Nous avons reçu le médiateur du crédit aux candidats et aux partis politiques, qui en était encore au début de la définition concrète de son rôle. Didier Rambaud, M. Castaner a déjà répondu au président Hervé Marseille sur la banque de la démocratie et, ainsi, semble-t-il, à vous même : il n'en est pas question.
J'ai voulu ouvrir un compte d'avances, et me suis rendu à la Banque postale au Sénat. J'aurais eu besoin d'un avocat pour remplir tous les documents ! Nous sommes présumés coupables. Pour ouvrir un compte de campagne, c'est encore plus compliqué. Lorsque « le bon sens près de chez vous » n'en a plus... Mais ce problème se retrouve aussi pour tout prêt ou assurance dans le cadre privé. Nous frisons l'ostracisme.
Vincent Capo-Canellas, les problèmes que vous évoquez sont en effet très sérieux : quand commence la campagne électorale pour un élu déjà en fonction ? Le compte de campagne doit être ouvert longtemps à l'avance. Un sénateur doit-il occuper ses fonctions jusqu'au bout ? Si oui, on va l'accuser de faire campagne pendant son mandat ? Il en est de même pour un conseiller départemental qui veut se présenter au Sénat.
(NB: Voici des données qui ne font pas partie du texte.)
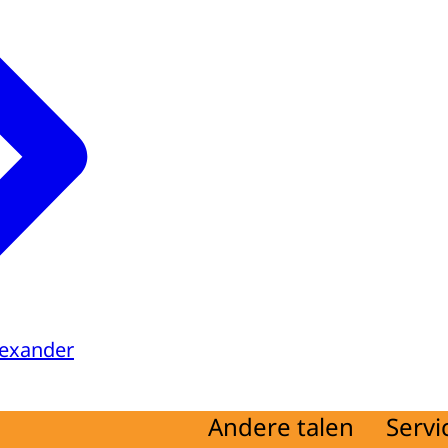
lexander
Andere talen
Servi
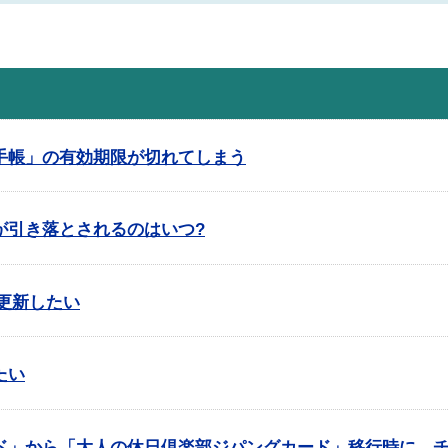
手帳」の有効期限が切れてしまう
が引き落とされるのはいつ?
更新したい
たい
ド」から「大人の休日倶楽部ジパングカード」移行時に、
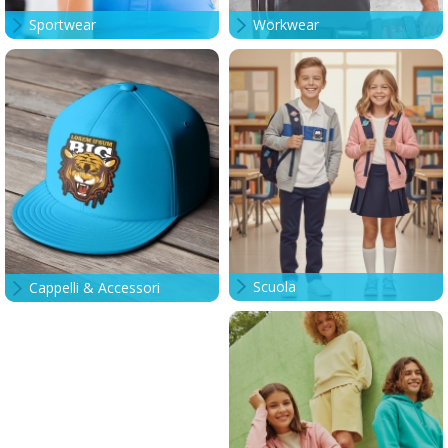
Sportwear
Workwear
Scuola
Cappelli & Accessori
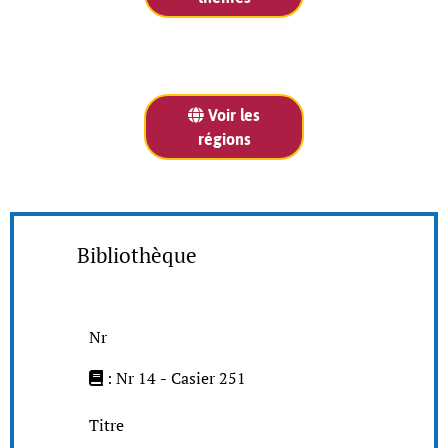
Voir les
régions
Bibliothèque
Nr
: Nr 14 - Casier 251
Titre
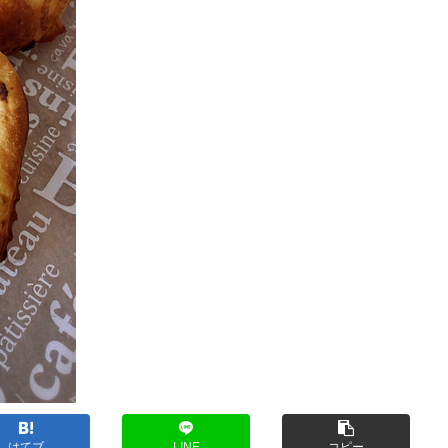
はてブ
LINE
コピー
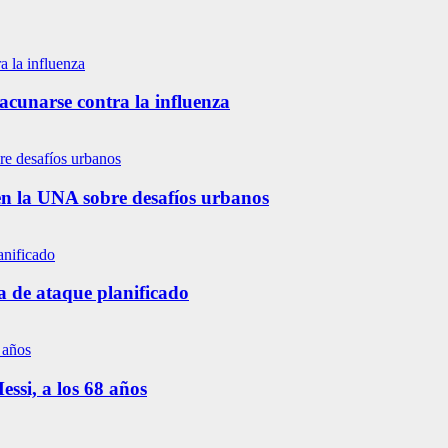
vacunarse contra la influenza
en la UNA sobre desafíos urbanos
a de ataque planificado
ssi, a los 68 años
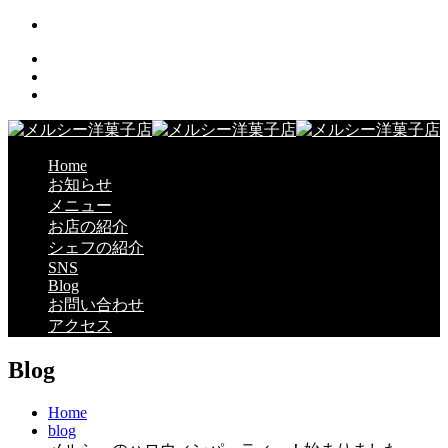
Home
お知らせ
メニュー
お店の紹介
シェフの紹介
SNS
Blog
お問い合わせ
アクセス
Blog
Home
blog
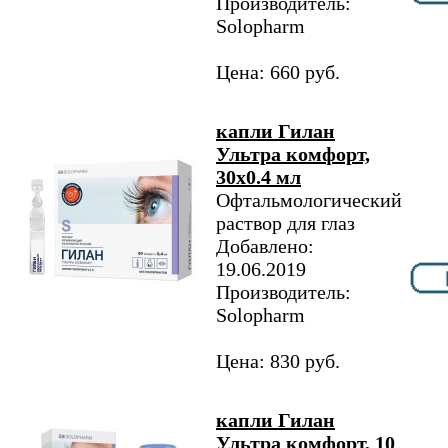
Производитель:
Solopharm
Цена: 660 руб.
капли Гилан
Ультра комфорт,
30х0.4 мл
Офтальмологический
раствор для глаз
Добавлено:
19.06.2019
Производитель:
Solopharm
Цена: 830 руб.
капли Гилан
Ультра комфорт, 10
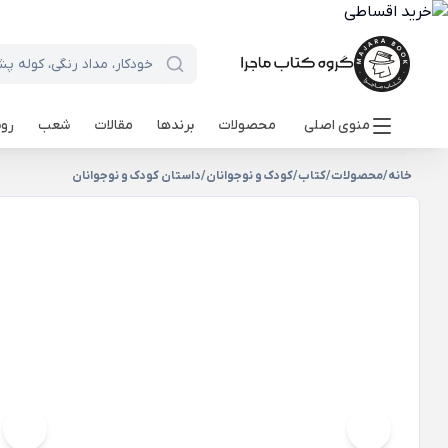
منوی اصلی
محصولات
برندها
مقالات
شعب
روی
خانه
/
محصولات
/
کتاب
/
کودک و نوجوانان
/
داستان کودک و نوجوانان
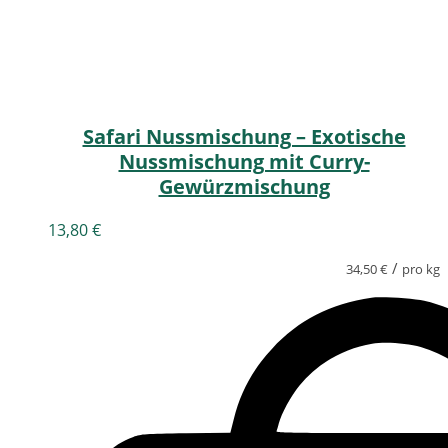
Safari Nussmischung – Exotische
Nussmischung mit Curry-
Gewürzmischung
13,80
€
/
34,50
€
pro kg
Certes, le cas est rare du fait du non-cumul des mandats.
J'ai reçu une fin de non-recevoir à ma demande de rencontre de la HATVP. Je le regrette.
La démocratie n'a pas de coût, mais pas de temps non plus... Claude Raynal, il faudrait former les employés de la CNCCFP, afin qu'ils connaissent mieux la vie politique. Merci de votre soutien sur les rescrits.
Éric Bocquet, c'est effectivement un scandale qu'une personne ne puisse se présenter à une élection en l'absence d'ouverture d'un compte de campagne. S'il se lance, il risque d'être sanctionné par la CNCCFP. C'est grave !
Sébastien Meurant, il y a effectivement trop de contraintes qui pèsent sur les élus, sans justification.
Alain Houpert, il faut assurer une égalité entre les candidats sortants et les entrants. Les premiers ont peut-être un avantage politique, mais ils sont en situation très inconfortable du point de vue de la régulation financière.
Pascal Savoldelli, oui la transparence finit par poser problème et par produire son contraire : l'opacité. Je suis pour la liberté dans les règles. Nous sommes arrivés à cette situation parce que certains élus ont commis des fautes graves. Nous hésitons parfois à dire que nous sommes parlementaires, mais la démocratie a un prix. Elle doit être faite par des gens honnêtes et respectés - ce n'est plus toujours le cas -, même si nous sommes respectables.
M. Vincent Éblé , président . - Merci à vous.
La commission autorise la publication de la communication de M. Jacques Genest sous la forme d'un rapport d'information.